### Text excerpt

Reservoir of the Norris Dam in Tennessee, United States

Norris Lake, also known as Norris Reservoir, is a reservoir in Tennessee, US. The lake was created by the Norris Dam at the Cove Creek Site on the Clinch River in 1936 by the Tennessee Valley Authority (TVA) for flood control, water storage, and hydroelectric power. Norris Dam and its reservoir were the first major project taken on by the TVA. The lake, the dam, and the town of Norris, Tennessee are named for George W. Norris, who was a U.S. Senator from Nebraska and who wrote the legislation that created the TVA.

== History ==
Norris Lake was created by the Norris Dam, which was the first project taken on by the TVA as part of the New Deal. Construction began in 1933, and the project was finished in March 1936. The dam cost about $36 million to build. The dam is 265 feet (80.7 m) high, and extends 1,860 feet (567 m) across the Clinch River. Construction of the dam also created the nearby town of Norris which was created to house the workers and their families. Norris Dam was primarily built for flood control in the area and it still serves that purpose today. The dam also provides electricity with two generating units, each having a generating capacity of 65.7 megawatts (a combined generating capacity of 131.4 megawatts). The power plant generated about 302 gigawatt-hours in 2007. The dam and its reservoir have a flood storage capacity of about 1,113,000 acre-feet (1,373,000,000 m^3 or 1.37 km^3).

Norris Lake extends about 73 miles (117 km) up the Clinch River and 56 miles (90 km) up the Powell River from Norris Dam. It has a flood storage capacity of about 1,113,000 acre-feet (1.37 km^3), and it has about 800 miles of shoreline and 52.9 square miles (33,840 acres) of water surface. The lake has a maximum width of about 1.2 miles and a maximum depth of 210 feet, and these make it the largest lake on a tributary of the Tennessee River.

######
### Given records

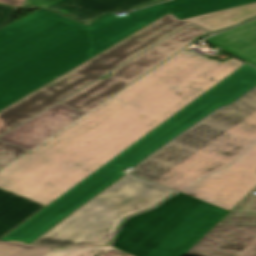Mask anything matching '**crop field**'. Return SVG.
<instances>
[{"mask_svg": "<svg viewBox=\"0 0 256 256\" xmlns=\"http://www.w3.org/2000/svg\"><path fill=\"white\" fill-rule=\"evenodd\" d=\"M186 254L256 256V196L243 200Z\"/></svg>", "mask_w": 256, "mask_h": 256, "instance_id": "obj_10", "label": "crop field"}, {"mask_svg": "<svg viewBox=\"0 0 256 256\" xmlns=\"http://www.w3.org/2000/svg\"><path fill=\"white\" fill-rule=\"evenodd\" d=\"M254 2L256 0H171L126 13L127 16L104 15L89 26L93 42L90 58L170 12L178 20H184Z\"/></svg>", "mask_w": 256, "mask_h": 256, "instance_id": "obj_8", "label": "crop field"}, {"mask_svg": "<svg viewBox=\"0 0 256 256\" xmlns=\"http://www.w3.org/2000/svg\"><path fill=\"white\" fill-rule=\"evenodd\" d=\"M205 41L256 66V20L212 36Z\"/></svg>", "mask_w": 256, "mask_h": 256, "instance_id": "obj_13", "label": "crop field"}, {"mask_svg": "<svg viewBox=\"0 0 256 256\" xmlns=\"http://www.w3.org/2000/svg\"><path fill=\"white\" fill-rule=\"evenodd\" d=\"M227 213L180 193L123 222L112 246L133 256H183Z\"/></svg>", "mask_w": 256, "mask_h": 256, "instance_id": "obj_7", "label": "crop field"}, {"mask_svg": "<svg viewBox=\"0 0 256 256\" xmlns=\"http://www.w3.org/2000/svg\"><path fill=\"white\" fill-rule=\"evenodd\" d=\"M50 248L26 246L0 241V256H42Z\"/></svg>", "mask_w": 256, "mask_h": 256, "instance_id": "obj_14", "label": "crop field"}, {"mask_svg": "<svg viewBox=\"0 0 256 256\" xmlns=\"http://www.w3.org/2000/svg\"><path fill=\"white\" fill-rule=\"evenodd\" d=\"M204 34L198 27L188 26L112 72L111 77L91 84L60 104L81 111L95 101L101 102Z\"/></svg>", "mask_w": 256, "mask_h": 256, "instance_id": "obj_9", "label": "crop field"}, {"mask_svg": "<svg viewBox=\"0 0 256 256\" xmlns=\"http://www.w3.org/2000/svg\"><path fill=\"white\" fill-rule=\"evenodd\" d=\"M98 103H93L81 112L58 104L3 135L0 141L32 150Z\"/></svg>", "mask_w": 256, "mask_h": 256, "instance_id": "obj_11", "label": "crop field"}, {"mask_svg": "<svg viewBox=\"0 0 256 256\" xmlns=\"http://www.w3.org/2000/svg\"><path fill=\"white\" fill-rule=\"evenodd\" d=\"M25 0H0V3L19 7ZM24 4V3H23Z\"/></svg>", "mask_w": 256, "mask_h": 256, "instance_id": "obj_17", "label": "crop field"}, {"mask_svg": "<svg viewBox=\"0 0 256 256\" xmlns=\"http://www.w3.org/2000/svg\"><path fill=\"white\" fill-rule=\"evenodd\" d=\"M255 16L256 3L184 21H178L170 13L0 111V135L188 23L212 32Z\"/></svg>", "mask_w": 256, "mask_h": 256, "instance_id": "obj_5", "label": "crop field"}, {"mask_svg": "<svg viewBox=\"0 0 256 256\" xmlns=\"http://www.w3.org/2000/svg\"><path fill=\"white\" fill-rule=\"evenodd\" d=\"M89 28L42 9L0 29V110L88 60Z\"/></svg>", "mask_w": 256, "mask_h": 256, "instance_id": "obj_3", "label": "crop field"}, {"mask_svg": "<svg viewBox=\"0 0 256 256\" xmlns=\"http://www.w3.org/2000/svg\"><path fill=\"white\" fill-rule=\"evenodd\" d=\"M153 0H26L21 9L44 7L86 24L105 12L130 10Z\"/></svg>", "mask_w": 256, "mask_h": 256, "instance_id": "obj_12", "label": "crop field"}, {"mask_svg": "<svg viewBox=\"0 0 256 256\" xmlns=\"http://www.w3.org/2000/svg\"><path fill=\"white\" fill-rule=\"evenodd\" d=\"M160 2V1H159ZM152 4H154V3H150V4H146V5H144V6H148V5H152ZM144 6H142V7H144ZM137 8H141V7H137ZM136 8V9H137Z\"/></svg>", "mask_w": 256, "mask_h": 256, "instance_id": "obj_18", "label": "crop field"}, {"mask_svg": "<svg viewBox=\"0 0 256 256\" xmlns=\"http://www.w3.org/2000/svg\"><path fill=\"white\" fill-rule=\"evenodd\" d=\"M172 193L126 176L33 244L54 247L44 256H131L108 246L120 221Z\"/></svg>", "mask_w": 256, "mask_h": 256, "instance_id": "obj_6", "label": "crop field"}, {"mask_svg": "<svg viewBox=\"0 0 256 256\" xmlns=\"http://www.w3.org/2000/svg\"><path fill=\"white\" fill-rule=\"evenodd\" d=\"M254 86L256 69L244 64L1 240L28 245L74 209L124 176L122 170L133 167L180 132L216 108L232 103Z\"/></svg>", "mask_w": 256, "mask_h": 256, "instance_id": "obj_4", "label": "crop field"}, {"mask_svg": "<svg viewBox=\"0 0 256 256\" xmlns=\"http://www.w3.org/2000/svg\"><path fill=\"white\" fill-rule=\"evenodd\" d=\"M17 10V8L0 5V28L8 24Z\"/></svg>", "mask_w": 256, "mask_h": 256, "instance_id": "obj_16", "label": "crop field"}, {"mask_svg": "<svg viewBox=\"0 0 256 256\" xmlns=\"http://www.w3.org/2000/svg\"><path fill=\"white\" fill-rule=\"evenodd\" d=\"M27 151L28 150L0 142V169Z\"/></svg>", "mask_w": 256, "mask_h": 256, "instance_id": "obj_15", "label": "crop field"}, {"mask_svg": "<svg viewBox=\"0 0 256 256\" xmlns=\"http://www.w3.org/2000/svg\"><path fill=\"white\" fill-rule=\"evenodd\" d=\"M130 174L230 211L256 187V88Z\"/></svg>", "mask_w": 256, "mask_h": 256, "instance_id": "obj_2", "label": "crop field"}, {"mask_svg": "<svg viewBox=\"0 0 256 256\" xmlns=\"http://www.w3.org/2000/svg\"><path fill=\"white\" fill-rule=\"evenodd\" d=\"M242 64L184 51L1 170L0 239Z\"/></svg>", "mask_w": 256, "mask_h": 256, "instance_id": "obj_1", "label": "crop field"}]
</instances>
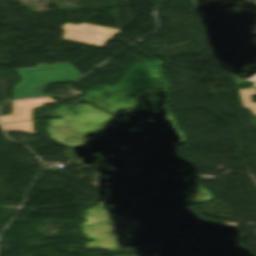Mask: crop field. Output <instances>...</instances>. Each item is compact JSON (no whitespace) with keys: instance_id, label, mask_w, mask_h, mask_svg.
<instances>
[{"instance_id":"obj_1","label":"crop field","mask_w":256,"mask_h":256,"mask_svg":"<svg viewBox=\"0 0 256 256\" xmlns=\"http://www.w3.org/2000/svg\"><path fill=\"white\" fill-rule=\"evenodd\" d=\"M37 68L15 69L23 79L13 87L14 99L42 96L46 85L66 83L82 75L70 64H41Z\"/></svg>"}]
</instances>
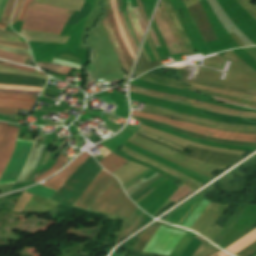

######

*Instruction:*
Copy the part of the Norris Lake text starting at "Norris Lake extends" and ending at "the Tennessee River.".

*The solution:*
Norris Lake extends about 73 miles (117 km) up the Clinch River and 56 miles (90 km) up the Powell River from Norris Dam. It has a flood storage capacity of about 1,113,000 acre-feet (1.37 km^3), and it has about 800 miles of shoreline and 52.9 square miles (33,840 acres) of water surface. The lake has a maximum width of about 1.2 miles and a maximum depth of 210 feet, and these make it the largest lake on a tributary of the Tennessee River.